The company's earnings fell well below Wall Street expectations, but sales were stronger.
The Lexington, Ky., company is suffering from the shrinking use of paper. Instead of the inkjet printers, which were used mostly by individual customers, Lexmark plans to focus on higher-end printers aimed at offices and customers that still use a lot of paper, such as advertisers and catalog publishers.
Lexmark shares fell $4.20, or 15 percent, to $23.75 Tuesday. It was the lowest level for the shares since December.
In the October-to-December quarter, Lexmark earned $6.3 million, or 10 cents per share. That compares with earnings of $69.3 million, or 94 cents per share, a year ago.

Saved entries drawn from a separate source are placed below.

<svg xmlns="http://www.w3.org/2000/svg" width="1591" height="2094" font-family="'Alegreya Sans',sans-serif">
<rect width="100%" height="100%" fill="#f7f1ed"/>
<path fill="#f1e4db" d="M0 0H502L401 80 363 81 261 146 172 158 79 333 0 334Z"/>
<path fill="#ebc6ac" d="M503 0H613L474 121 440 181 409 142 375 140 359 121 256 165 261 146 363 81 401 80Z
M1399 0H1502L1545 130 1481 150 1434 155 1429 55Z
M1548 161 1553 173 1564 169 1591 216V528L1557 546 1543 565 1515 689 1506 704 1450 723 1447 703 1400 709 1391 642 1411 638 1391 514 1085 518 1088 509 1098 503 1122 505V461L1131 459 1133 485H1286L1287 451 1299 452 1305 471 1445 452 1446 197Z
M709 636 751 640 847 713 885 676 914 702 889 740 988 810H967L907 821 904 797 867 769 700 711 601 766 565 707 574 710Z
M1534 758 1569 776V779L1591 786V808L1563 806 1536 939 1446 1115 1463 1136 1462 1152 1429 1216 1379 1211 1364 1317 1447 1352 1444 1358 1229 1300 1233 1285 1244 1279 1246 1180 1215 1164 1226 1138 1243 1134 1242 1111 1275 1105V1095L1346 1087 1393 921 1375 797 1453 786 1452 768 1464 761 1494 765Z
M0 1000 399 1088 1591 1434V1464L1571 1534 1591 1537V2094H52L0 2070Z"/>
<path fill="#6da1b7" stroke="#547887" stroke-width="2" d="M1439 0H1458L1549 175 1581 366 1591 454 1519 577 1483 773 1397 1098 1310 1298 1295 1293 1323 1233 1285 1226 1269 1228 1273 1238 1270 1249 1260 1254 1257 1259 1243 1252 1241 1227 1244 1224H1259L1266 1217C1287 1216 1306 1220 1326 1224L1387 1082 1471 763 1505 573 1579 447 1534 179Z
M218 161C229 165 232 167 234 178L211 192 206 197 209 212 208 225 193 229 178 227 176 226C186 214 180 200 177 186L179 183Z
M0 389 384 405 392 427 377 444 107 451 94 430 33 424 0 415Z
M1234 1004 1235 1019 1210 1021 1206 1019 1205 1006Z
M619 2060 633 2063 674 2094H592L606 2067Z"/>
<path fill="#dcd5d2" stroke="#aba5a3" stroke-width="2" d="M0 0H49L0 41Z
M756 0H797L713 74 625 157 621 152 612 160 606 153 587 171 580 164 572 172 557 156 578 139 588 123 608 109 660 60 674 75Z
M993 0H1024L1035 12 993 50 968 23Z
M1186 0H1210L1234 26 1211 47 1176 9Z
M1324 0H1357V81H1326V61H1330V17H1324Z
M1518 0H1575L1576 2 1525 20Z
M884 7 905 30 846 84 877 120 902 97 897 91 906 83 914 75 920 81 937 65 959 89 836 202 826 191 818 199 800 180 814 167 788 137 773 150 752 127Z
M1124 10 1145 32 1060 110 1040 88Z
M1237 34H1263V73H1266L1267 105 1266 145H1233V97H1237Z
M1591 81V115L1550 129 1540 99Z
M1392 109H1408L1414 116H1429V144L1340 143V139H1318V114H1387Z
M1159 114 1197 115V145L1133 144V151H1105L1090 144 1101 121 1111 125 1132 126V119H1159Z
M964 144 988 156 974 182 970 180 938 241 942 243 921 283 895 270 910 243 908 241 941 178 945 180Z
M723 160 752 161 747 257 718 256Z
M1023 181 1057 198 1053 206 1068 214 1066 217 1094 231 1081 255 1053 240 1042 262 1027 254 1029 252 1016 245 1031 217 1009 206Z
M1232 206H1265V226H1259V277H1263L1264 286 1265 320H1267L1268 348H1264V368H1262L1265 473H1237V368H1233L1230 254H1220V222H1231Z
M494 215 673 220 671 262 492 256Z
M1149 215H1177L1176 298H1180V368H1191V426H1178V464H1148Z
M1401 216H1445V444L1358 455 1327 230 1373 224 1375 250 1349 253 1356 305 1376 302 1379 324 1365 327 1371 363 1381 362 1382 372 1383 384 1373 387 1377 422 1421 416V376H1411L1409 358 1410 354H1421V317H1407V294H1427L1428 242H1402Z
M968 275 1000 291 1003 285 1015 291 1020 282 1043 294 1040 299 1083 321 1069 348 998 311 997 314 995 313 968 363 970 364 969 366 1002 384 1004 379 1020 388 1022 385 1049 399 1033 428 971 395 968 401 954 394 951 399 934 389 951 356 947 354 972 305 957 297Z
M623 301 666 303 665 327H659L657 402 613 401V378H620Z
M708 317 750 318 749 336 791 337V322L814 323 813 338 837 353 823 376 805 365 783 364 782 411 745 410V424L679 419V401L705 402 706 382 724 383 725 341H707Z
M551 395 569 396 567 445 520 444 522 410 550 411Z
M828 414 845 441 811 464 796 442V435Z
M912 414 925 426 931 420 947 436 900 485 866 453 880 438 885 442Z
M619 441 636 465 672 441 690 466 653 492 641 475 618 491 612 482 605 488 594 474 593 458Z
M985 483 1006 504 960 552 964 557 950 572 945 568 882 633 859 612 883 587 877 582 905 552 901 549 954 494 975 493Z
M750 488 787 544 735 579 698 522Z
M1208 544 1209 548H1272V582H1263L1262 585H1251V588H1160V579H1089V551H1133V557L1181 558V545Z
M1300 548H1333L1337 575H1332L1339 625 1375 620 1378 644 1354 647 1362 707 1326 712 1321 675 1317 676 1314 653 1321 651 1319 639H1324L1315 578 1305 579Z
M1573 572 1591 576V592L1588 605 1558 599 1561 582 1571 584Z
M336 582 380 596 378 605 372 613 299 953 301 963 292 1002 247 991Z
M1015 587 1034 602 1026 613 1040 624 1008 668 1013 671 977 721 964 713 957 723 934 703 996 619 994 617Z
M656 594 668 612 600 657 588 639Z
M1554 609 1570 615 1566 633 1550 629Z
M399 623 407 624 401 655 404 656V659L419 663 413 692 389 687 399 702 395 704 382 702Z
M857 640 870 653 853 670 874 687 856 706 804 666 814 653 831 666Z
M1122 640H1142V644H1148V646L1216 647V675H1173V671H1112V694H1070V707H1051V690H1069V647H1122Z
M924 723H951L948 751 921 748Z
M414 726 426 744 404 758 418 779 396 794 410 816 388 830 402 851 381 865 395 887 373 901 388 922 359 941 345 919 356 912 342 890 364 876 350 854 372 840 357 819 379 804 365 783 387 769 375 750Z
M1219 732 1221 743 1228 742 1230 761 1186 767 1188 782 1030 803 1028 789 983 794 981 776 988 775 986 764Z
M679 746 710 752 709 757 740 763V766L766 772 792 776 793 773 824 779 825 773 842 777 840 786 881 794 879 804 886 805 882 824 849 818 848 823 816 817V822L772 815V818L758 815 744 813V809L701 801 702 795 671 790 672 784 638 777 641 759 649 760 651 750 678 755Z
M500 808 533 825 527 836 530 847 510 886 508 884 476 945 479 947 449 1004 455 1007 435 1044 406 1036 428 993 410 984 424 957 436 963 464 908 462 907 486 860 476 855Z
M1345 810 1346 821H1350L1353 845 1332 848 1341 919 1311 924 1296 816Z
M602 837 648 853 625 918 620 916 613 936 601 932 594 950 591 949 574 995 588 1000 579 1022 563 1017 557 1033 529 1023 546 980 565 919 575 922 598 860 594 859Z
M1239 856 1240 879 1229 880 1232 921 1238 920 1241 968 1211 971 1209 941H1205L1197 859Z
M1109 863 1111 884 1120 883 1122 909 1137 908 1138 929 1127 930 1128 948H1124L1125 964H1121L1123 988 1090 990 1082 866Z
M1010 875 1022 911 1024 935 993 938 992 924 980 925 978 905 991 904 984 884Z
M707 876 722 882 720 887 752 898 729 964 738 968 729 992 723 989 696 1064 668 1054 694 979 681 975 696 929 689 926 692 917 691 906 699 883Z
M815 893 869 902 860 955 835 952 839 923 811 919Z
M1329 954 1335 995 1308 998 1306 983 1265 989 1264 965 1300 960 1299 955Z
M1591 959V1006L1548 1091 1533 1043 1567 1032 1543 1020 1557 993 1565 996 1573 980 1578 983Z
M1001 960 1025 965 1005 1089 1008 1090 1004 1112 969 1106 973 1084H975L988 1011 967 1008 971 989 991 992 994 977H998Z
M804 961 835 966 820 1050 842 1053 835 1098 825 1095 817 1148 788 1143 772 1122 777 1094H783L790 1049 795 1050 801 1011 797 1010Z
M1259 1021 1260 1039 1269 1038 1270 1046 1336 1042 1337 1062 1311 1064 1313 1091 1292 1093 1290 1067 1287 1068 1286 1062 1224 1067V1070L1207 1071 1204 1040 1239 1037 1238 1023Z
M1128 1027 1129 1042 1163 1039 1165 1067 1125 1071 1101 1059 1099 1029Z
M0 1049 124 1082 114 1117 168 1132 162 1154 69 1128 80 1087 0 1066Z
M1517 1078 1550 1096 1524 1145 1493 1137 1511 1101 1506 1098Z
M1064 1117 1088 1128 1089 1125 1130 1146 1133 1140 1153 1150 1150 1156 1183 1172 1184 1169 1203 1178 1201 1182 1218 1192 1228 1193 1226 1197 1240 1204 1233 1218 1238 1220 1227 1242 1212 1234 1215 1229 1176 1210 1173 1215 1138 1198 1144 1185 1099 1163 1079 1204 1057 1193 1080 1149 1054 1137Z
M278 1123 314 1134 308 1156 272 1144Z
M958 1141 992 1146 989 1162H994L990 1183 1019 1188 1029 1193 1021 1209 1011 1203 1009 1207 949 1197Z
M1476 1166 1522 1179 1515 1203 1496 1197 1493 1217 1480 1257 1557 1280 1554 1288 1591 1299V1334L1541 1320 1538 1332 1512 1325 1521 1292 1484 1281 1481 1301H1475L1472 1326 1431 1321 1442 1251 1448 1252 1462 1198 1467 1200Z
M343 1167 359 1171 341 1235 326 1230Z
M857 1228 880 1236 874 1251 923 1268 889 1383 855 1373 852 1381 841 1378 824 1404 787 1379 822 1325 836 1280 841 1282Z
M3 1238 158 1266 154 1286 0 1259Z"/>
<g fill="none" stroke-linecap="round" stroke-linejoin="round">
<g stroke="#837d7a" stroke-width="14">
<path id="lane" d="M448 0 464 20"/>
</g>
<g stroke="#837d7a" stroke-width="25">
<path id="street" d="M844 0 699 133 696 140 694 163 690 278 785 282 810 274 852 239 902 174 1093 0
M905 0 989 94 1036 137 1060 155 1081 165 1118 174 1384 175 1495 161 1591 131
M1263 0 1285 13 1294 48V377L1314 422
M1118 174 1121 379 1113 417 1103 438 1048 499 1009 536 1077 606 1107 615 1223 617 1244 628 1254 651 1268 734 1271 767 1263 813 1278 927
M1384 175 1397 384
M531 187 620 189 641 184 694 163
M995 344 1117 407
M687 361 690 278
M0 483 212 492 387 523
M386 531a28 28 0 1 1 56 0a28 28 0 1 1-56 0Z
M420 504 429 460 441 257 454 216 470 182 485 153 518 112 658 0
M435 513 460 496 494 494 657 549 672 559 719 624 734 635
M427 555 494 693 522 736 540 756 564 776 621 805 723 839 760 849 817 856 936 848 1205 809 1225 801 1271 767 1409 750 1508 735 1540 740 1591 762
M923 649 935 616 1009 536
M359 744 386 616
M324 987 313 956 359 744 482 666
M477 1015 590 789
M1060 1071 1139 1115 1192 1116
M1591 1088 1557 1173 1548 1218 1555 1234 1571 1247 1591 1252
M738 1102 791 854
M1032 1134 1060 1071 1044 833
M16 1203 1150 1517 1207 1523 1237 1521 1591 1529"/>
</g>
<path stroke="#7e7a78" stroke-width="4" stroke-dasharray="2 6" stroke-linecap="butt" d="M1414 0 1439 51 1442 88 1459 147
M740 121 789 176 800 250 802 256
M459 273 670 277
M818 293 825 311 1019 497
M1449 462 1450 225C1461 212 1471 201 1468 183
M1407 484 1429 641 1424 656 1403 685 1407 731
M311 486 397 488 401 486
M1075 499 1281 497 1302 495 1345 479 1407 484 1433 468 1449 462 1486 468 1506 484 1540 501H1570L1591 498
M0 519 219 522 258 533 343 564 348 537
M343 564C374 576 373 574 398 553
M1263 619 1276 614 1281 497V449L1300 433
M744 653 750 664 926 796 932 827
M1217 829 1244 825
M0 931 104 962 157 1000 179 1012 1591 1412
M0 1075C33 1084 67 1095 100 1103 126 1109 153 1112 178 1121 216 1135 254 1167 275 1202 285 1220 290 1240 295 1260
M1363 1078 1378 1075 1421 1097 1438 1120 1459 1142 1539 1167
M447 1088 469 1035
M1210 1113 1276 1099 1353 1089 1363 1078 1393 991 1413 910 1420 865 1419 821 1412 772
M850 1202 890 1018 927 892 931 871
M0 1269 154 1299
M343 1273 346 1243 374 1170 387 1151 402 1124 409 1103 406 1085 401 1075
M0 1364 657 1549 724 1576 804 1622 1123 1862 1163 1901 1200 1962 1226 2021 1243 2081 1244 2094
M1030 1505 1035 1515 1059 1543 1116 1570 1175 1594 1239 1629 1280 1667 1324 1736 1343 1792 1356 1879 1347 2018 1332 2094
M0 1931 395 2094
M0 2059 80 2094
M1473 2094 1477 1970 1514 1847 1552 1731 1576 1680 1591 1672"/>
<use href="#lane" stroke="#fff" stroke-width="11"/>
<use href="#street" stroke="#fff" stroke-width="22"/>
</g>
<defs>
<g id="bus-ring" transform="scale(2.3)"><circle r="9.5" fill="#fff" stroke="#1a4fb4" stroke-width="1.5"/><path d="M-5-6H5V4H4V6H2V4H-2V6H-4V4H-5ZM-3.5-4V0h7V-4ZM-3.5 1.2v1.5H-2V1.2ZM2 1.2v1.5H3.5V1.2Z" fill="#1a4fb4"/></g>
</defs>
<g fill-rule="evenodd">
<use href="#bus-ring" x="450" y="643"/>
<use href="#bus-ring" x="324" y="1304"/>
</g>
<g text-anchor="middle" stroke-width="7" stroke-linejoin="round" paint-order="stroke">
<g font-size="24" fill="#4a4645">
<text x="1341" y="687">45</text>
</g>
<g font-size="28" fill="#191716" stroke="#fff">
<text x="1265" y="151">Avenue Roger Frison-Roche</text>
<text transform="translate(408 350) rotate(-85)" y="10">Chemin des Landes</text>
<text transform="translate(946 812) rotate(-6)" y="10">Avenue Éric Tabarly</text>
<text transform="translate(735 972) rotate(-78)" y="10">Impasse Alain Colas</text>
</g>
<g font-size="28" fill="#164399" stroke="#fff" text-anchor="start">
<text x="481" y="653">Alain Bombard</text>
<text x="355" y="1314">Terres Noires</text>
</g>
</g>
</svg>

Excluding the costs of restructuring and some acquisitions, earnings were 61 cents per share in the latest quarter, compared with $1.25 per share a year earlier. Analysts were expecting 90 cents per share on that basis, according to a poll by FactSet.
Revenue fell 9 percent to $967.4 million from $1.06 billion. Analysts were on average expecting sales of $933 million.
For the current quarter, Lexmark is forecasting adjusted earnings of 80 cents to 90 cents per share. Analysts were expecting $1.04 per share.
The company expects revenue to decline by 11 percent to 13 percent. Analysts were expecting a decline of just over 11 percent.